__Problem requirements__:
Beginning at the line that contains "Segment left lung" and continuing through the last line of the records, arrange those lines as a JSON list of strings, one string per line, with blank lines omitted. Leave the pictures out of the answer.
══ Task input ══
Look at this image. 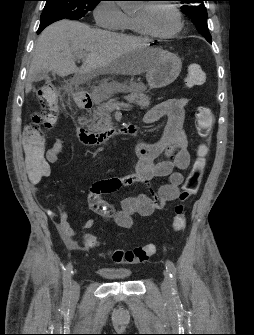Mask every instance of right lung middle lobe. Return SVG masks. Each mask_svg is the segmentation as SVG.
<instances>
[{"instance_id":"right-lung-middle-lobe-1","label":"right lung middle lobe","mask_w":254,"mask_h":335,"mask_svg":"<svg viewBox=\"0 0 254 335\" xmlns=\"http://www.w3.org/2000/svg\"><path fill=\"white\" fill-rule=\"evenodd\" d=\"M41 21L49 19L78 20L94 9L100 0H45Z\"/></svg>"}]
</instances>
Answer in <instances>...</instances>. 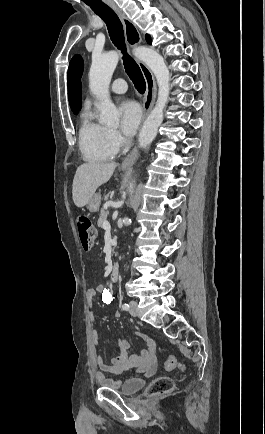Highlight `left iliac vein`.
I'll return each mask as SVG.
<instances>
[{
  "mask_svg": "<svg viewBox=\"0 0 265 434\" xmlns=\"http://www.w3.org/2000/svg\"><path fill=\"white\" fill-rule=\"evenodd\" d=\"M129 312L132 316H138V303L136 301L130 302Z\"/></svg>",
  "mask_w": 265,
  "mask_h": 434,
  "instance_id": "obj_1",
  "label": "left iliac vein"
}]
</instances>
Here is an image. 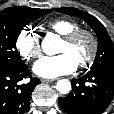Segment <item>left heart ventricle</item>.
I'll return each instance as SVG.
<instances>
[{
    "label": "left heart ventricle",
    "instance_id": "obj_1",
    "mask_svg": "<svg viewBox=\"0 0 114 114\" xmlns=\"http://www.w3.org/2000/svg\"><path fill=\"white\" fill-rule=\"evenodd\" d=\"M89 51L90 43L86 38L80 39L76 44L72 46L62 41L58 50L59 53H69L77 62V64L88 55Z\"/></svg>",
    "mask_w": 114,
    "mask_h": 114
}]
</instances>
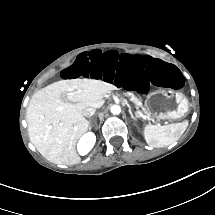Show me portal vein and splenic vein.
Wrapping results in <instances>:
<instances>
[{
  "label": "portal vein and splenic vein",
  "instance_id": "obj_1",
  "mask_svg": "<svg viewBox=\"0 0 215 215\" xmlns=\"http://www.w3.org/2000/svg\"><path fill=\"white\" fill-rule=\"evenodd\" d=\"M65 94H63L62 96H61V99H62V101H64V102H66L67 100H66V98H65ZM136 112H137V114L139 115V117H141L143 120H147V116L144 114V113H142L140 110H136Z\"/></svg>",
  "mask_w": 215,
  "mask_h": 215
}]
</instances>
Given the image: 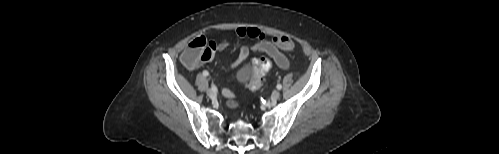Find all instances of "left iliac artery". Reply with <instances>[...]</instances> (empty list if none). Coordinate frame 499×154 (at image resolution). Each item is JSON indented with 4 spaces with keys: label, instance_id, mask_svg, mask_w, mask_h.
<instances>
[{
    "label": "left iliac artery",
    "instance_id": "44dca946",
    "mask_svg": "<svg viewBox=\"0 0 499 154\" xmlns=\"http://www.w3.org/2000/svg\"><path fill=\"white\" fill-rule=\"evenodd\" d=\"M282 88V85L281 84H278L277 85V89L280 90Z\"/></svg>",
    "mask_w": 499,
    "mask_h": 154
}]
</instances>
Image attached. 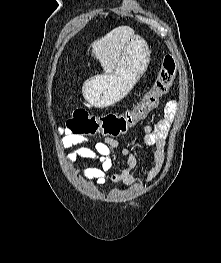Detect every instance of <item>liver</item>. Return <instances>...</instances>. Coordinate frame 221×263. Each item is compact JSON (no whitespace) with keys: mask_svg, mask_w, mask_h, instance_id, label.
Wrapping results in <instances>:
<instances>
[{"mask_svg":"<svg viewBox=\"0 0 221 263\" xmlns=\"http://www.w3.org/2000/svg\"><path fill=\"white\" fill-rule=\"evenodd\" d=\"M133 34L134 30L132 28L120 26L91 44L92 55L99 60L105 72H110L116 67L125 46Z\"/></svg>","mask_w":221,"mask_h":263,"instance_id":"1","label":"liver"}]
</instances>
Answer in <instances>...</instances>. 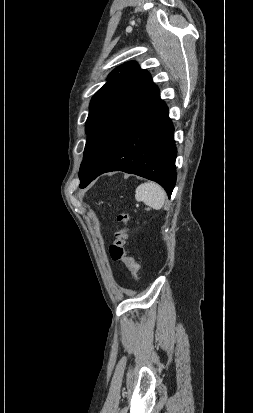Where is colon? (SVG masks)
<instances>
[{"mask_svg": "<svg viewBox=\"0 0 253 413\" xmlns=\"http://www.w3.org/2000/svg\"><path fill=\"white\" fill-rule=\"evenodd\" d=\"M117 221L122 224V227L116 232L115 240L109 247L110 257L114 261L123 262L129 269L134 280L139 281L140 265L135 261L134 258L127 255L124 248L128 239V214L124 211H120L117 215Z\"/></svg>", "mask_w": 253, "mask_h": 413, "instance_id": "colon-1", "label": "colon"}]
</instances>
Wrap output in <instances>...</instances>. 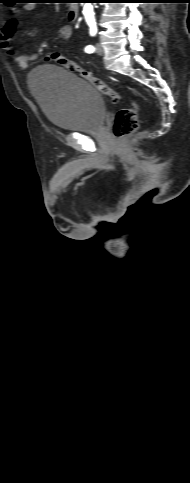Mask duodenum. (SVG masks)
Returning a JSON list of instances; mask_svg holds the SVG:
<instances>
[{"label": "duodenum", "instance_id": "410a0bca", "mask_svg": "<svg viewBox=\"0 0 190 483\" xmlns=\"http://www.w3.org/2000/svg\"><path fill=\"white\" fill-rule=\"evenodd\" d=\"M79 15V6L76 2H72L68 7V18L71 21H75Z\"/></svg>", "mask_w": 190, "mask_h": 483}]
</instances>
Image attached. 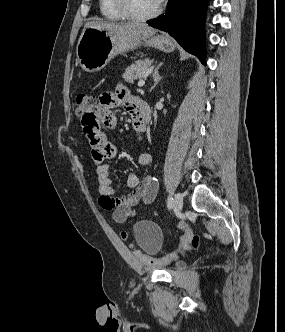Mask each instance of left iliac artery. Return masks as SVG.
<instances>
[{
    "label": "left iliac artery",
    "instance_id": "left-iliac-artery-1",
    "mask_svg": "<svg viewBox=\"0 0 285 332\" xmlns=\"http://www.w3.org/2000/svg\"><path fill=\"white\" fill-rule=\"evenodd\" d=\"M173 206V198L171 196L168 197V200H167V207L169 209H171Z\"/></svg>",
    "mask_w": 285,
    "mask_h": 332
}]
</instances>
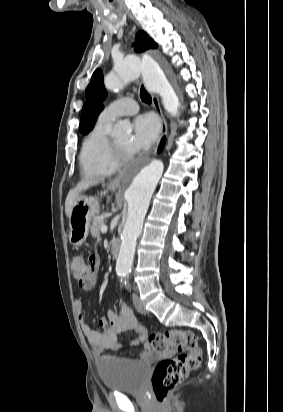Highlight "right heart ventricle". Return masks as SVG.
Listing matches in <instances>:
<instances>
[{"mask_svg":"<svg viewBox=\"0 0 283 412\" xmlns=\"http://www.w3.org/2000/svg\"><path fill=\"white\" fill-rule=\"evenodd\" d=\"M107 125L108 122L99 119L83 141L79 166L85 177L109 176L119 168L111 155Z\"/></svg>","mask_w":283,"mask_h":412,"instance_id":"right-heart-ventricle-1","label":"right heart ventricle"}]
</instances>
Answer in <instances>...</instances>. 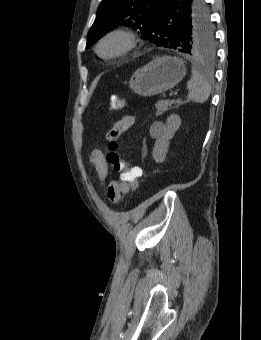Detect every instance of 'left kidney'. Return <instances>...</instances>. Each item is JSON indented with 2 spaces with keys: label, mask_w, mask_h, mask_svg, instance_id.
I'll return each instance as SVG.
<instances>
[{
  "label": "left kidney",
  "mask_w": 261,
  "mask_h": 340,
  "mask_svg": "<svg viewBox=\"0 0 261 340\" xmlns=\"http://www.w3.org/2000/svg\"><path fill=\"white\" fill-rule=\"evenodd\" d=\"M181 125L178 115L172 114L167 118L166 128L163 134L155 141L152 156L156 163H162L168 153L169 141L174 137L175 132Z\"/></svg>",
  "instance_id": "left-kidney-1"
}]
</instances>
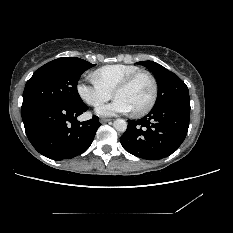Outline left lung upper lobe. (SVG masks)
Returning <instances> with one entry per match:
<instances>
[{"mask_svg":"<svg viewBox=\"0 0 233 233\" xmlns=\"http://www.w3.org/2000/svg\"><path fill=\"white\" fill-rule=\"evenodd\" d=\"M137 64L149 69L157 79L159 94L153 108L178 100L189 99L188 87L176 74L153 61H142L137 62Z\"/></svg>","mask_w":233,"mask_h":233,"instance_id":"left-lung-upper-lobe-1","label":"left lung upper lobe"}]
</instances>
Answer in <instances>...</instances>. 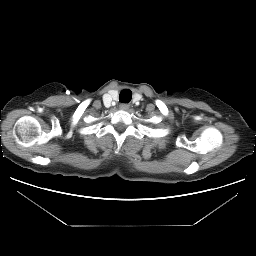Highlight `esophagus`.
<instances>
[{
    "mask_svg": "<svg viewBox=\"0 0 256 256\" xmlns=\"http://www.w3.org/2000/svg\"><path fill=\"white\" fill-rule=\"evenodd\" d=\"M119 108H120L121 110H126V109H128V108H129V105H128V104L123 103V104H120V105H119Z\"/></svg>",
    "mask_w": 256,
    "mask_h": 256,
    "instance_id": "1",
    "label": "esophagus"
}]
</instances>
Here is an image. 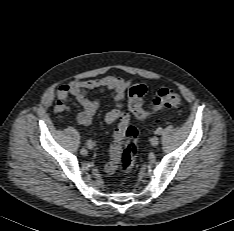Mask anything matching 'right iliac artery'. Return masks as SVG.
I'll use <instances>...</instances> for the list:
<instances>
[{
  "label": "right iliac artery",
  "mask_w": 234,
  "mask_h": 231,
  "mask_svg": "<svg viewBox=\"0 0 234 231\" xmlns=\"http://www.w3.org/2000/svg\"><path fill=\"white\" fill-rule=\"evenodd\" d=\"M87 147L89 149H93L95 147V143L93 141H91V140H88L87 141Z\"/></svg>",
  "instance_id": "obj_1"
}]
</instances>
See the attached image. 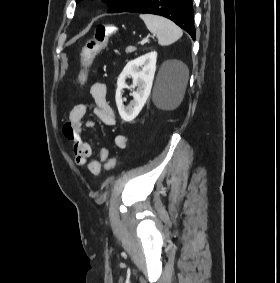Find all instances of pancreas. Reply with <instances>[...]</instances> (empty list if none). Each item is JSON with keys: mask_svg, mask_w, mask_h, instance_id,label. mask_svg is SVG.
Returning <instances> with one entry per match:
<instances>
[{"mask_svg": "<svg viewBox=\"0 0 280 283\" xmlns=\"http://www.w3.org/2000/svg\"><path fill=\"white\" fill-rule=\"evenodd\" d=\"M136 51V47H133V46H129L126 48V53H132Z\"/></svg>", "mask_w": 280, "mask_h": 283, "instance_id": "pancreas-1", "label": "pancreas"}]
</instances>
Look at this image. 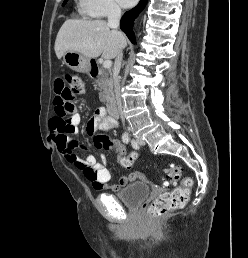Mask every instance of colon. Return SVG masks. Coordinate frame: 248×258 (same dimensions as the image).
I'll return each mask as SVG.
<instances>
[{"mask_svg": "<svg viewBox=\"0 0 248 258\" xmlns=\"http://www.w3.org/2000/svg\"><path fill=\"white\" fill-rule=\"evenodd\" d=\"M69 84L70 95L59 101L56 114L52 118V125L63 132L72 130L70 115L74 111L73 105L69 103L73 95H81L85 93L86 87L84 81L78 76H70L67 79ZM98 143L104 147H114L118 153V159L124 170H131L136 154H127V145H121L120 141H111L110 139L98 136ZM180 166L174 162H169L165 168L164 187L175 185L180 179ZM95 176L91 169L85 170V177ZM192 179L185 177L182 180L181 187L174 189L169 193H162L148 205V213L151 217L164 216L172 210L182 208L190 196V188L192 187Z\"/></svg>", "mask_w": 248, "mask_h": 258, "instance_id": "5ec220e1", "label": "colon"}]
</instances>
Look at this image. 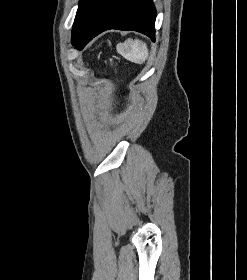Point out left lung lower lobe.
Wrapping results in <instances>:
<instances>
[{
	"label": "left lung lower lobe",
	"instance_id": "left-lung-lower-lobe-1",
	"mask_svg": "<svg viewBox=\"0 0 247 280\" xmlns=\"http://www.w3.org/2000/svg\"><path fill=\"white\" fill-rule=\"evenodd\" d=\"M156 9L152 0H101L89 13L72 44L82 49L108 29L135 30L155 40Z\"/></svg>",
	"mask_w": 247,
	"mask_h": 280
}]
</instances>
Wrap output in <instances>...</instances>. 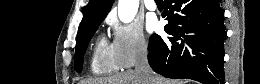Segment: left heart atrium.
<instances>
[{"label": "left heart atrium", "instance_id": "obj_1", "mask_svg": "<svg viewBox=\"0 0 260 84\" xmlns=\"http://www.w3.org/2000/svg\"><path fill=\"white\" fill-rule=\"evenodd\" d=\"M157 26V23L154 19H150L149 22H148V28L150 30H154Z\"/></svg>", "mask_w": 260, "mask_h": 84}]
</instances>
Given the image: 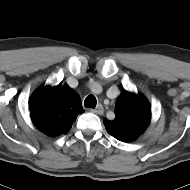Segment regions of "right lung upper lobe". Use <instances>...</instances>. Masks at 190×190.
<instances>
[{"label":"right lung upper lobe","instance_id":"obj_1","mask_svg":"<svg viewBox=\"0 0 190 190\" xmlns=\"http://www.w3.org/2000/svg\"><path fill=\"white\" fill-rule=\"evenodd\" d=\"M29 110L35 126L51 136L67 133L84 112L80 96L67 84L38 88L30 98Z\"/></svg>","mask_w":190,"mask_h":190}]
</instances>
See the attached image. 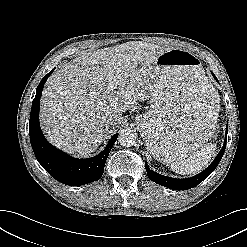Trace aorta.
I'll use <instances>...</instances> for the list:
<instances>
[{"label": "aorta", "instance_id": "762f6f07", "mask_svg": "<svg viewBox=\"0 0 247 247\" xmlns=\"http://www.w3.org/2000/svg\"><path fill=\"white\" fill-rule=\"evenodd\" d=\"M135 139V134L129 129L122 130L118 136L119 144L125 147L132 146L135 143Z\"/></svg>", "mask_w": 247, "mask_h": 247}]
</instances>
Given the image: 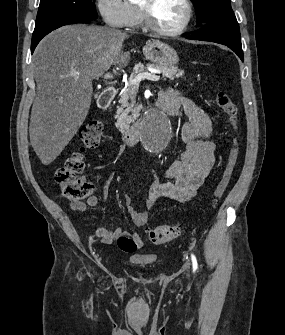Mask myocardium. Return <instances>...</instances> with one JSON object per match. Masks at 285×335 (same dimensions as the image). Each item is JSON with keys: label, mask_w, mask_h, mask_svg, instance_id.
Listing matches in <instances>:
<instances>
[{"label": "myocardium", "mask_w": 285, "mask_h": 335, "mask_svg": "<svg viewBox=\"0 0 285 335\" xmlns=\"http://www.w3.org/2000/svg\"><path fill=\"white\" fill-rule=\"evenodd\" d=\"M140 2V13H141V22L143 27L155 35L174 37L182 34L189 27L192 17L193 9L189 1H179L186 9V18L184 22L176 29L167 30L157 26L152 18L153 5L152 1H139Z\"/></svg>", "instance_id": "obj_1"}]
</instances>
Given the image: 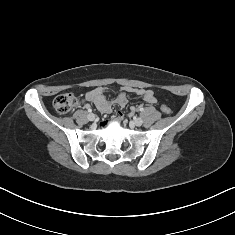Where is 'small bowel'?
<instances>
[{"label":"small bowel","instance_id":"1","mask_svg":"<svg viewBox=\"0 0 235 235\" xmlns=\"http://www.w3.org/2000/svg\"><path fill=\"white\" fill-rule=\"evenodd\" d=\"M106 92L107 89L103 87L95 88L86 93L85 100L92 102L101 113H110L113 103L119 105L120 107H124L128 101L126 92H132L137 96H140L149 104H154L157 101L153 91L150 89L127 87L116 97L114 101H109L106 98ZM130 111L133 113L135 108L132 107ZM122 115L123 114L121 112L118 113L119 117H122Z\"/></svg>","mask_w":235,"mask_h":235}]
</instances>
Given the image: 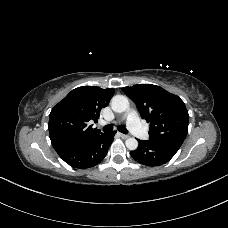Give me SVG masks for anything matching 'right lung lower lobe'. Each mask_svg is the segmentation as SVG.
Wrapping results in <instances>:
<instances>
[{"label":"right lung lower lobe","mask_w":228,"mask_h":228,"mask_svg":"<svg viewBox=\"0 0 228 228\" xmlns=\"http://www.w3.org/2000/svg\"><path fill=\"white\" fill-rule=\"evenodd\" d=\"M115 133V131L102 133L89 140L61 145L55 150L67 164L74 168L93 167L106 156Z\"/></svg>","instance_id":"obj_1"}]
</instances>
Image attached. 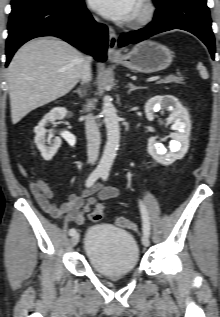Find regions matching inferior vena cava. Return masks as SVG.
<instances>
[{
	"instance_id": "obj_1",
	"label": "inferior vena cava",
	"mask_w": 220,
	"mask_h": 317,
	"mask_svg": "<svg viewBox=\"0 0 220 317\" xmlns=\"http://www.w3.org/2000/svg\"><path fill=\"white\" fill-rule=\"evenodd\" d=\"M90 57H86L83 65V69L81 72L80 79L83 83H88L91 81V66H90ZM92 107V103L89 102L87 105V111L90 110ZM85 130H86V137H87V155H88V162L90 164H94L99 155V148H100V132L97 126V123L92 115H88L85 120Z\"/></svg>"
}]
</instances>
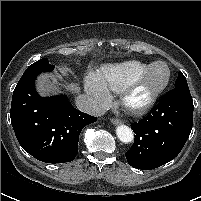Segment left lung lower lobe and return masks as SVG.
<instances>
[{
	"mask_svg": "<svg viewBox=\"0 0 201 201\" xmlns=\"http://www.w3.org/2000/svg\"><path fill=\"white\" fill-rule=\"evenodd\" d=\"M193 109L189 87L179 86L167 92L147 116L131 124L136 135L125 154L128 164L151 170L173 160L190 135Z\"/></svg>",
	"mask_w": 201,
	"mask_h": 201,
	"instance_id": "left-lung-lower-lobe-1",
	"label": "left lung lower lobe"
}]
</instances>
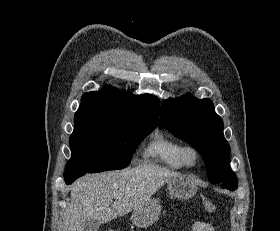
═══
__Right answer__:
[
  "Segment left lung lower lobe and return masks as SVG.",
  "<instances>",
  "[{",
  "\t\"mask_svg\": \"<svg viewBox=\\\"0 0 201 201\\\" xmlns=\\\"http://www.w3.org/2000/svg\\\"><path fill=\\\"white\\\" fill-rule=\\\"evenodd\\\" d=\\\"M193 109L189 87L179 86L167 92L147 116L131 124L136 135L125 154L128 164L151 170L173 160L190 135Z\\\"/></svg>\",",
  "\t\"mask_w\": 201,",
  "\t\"mask_h\": 201,",
  "\t\"instance_id\": \"left-lung-lower-lobe-1\",",
  "\t\"label\": \"left lung lower lobe\"",
  "}]",
  "</instances>"
]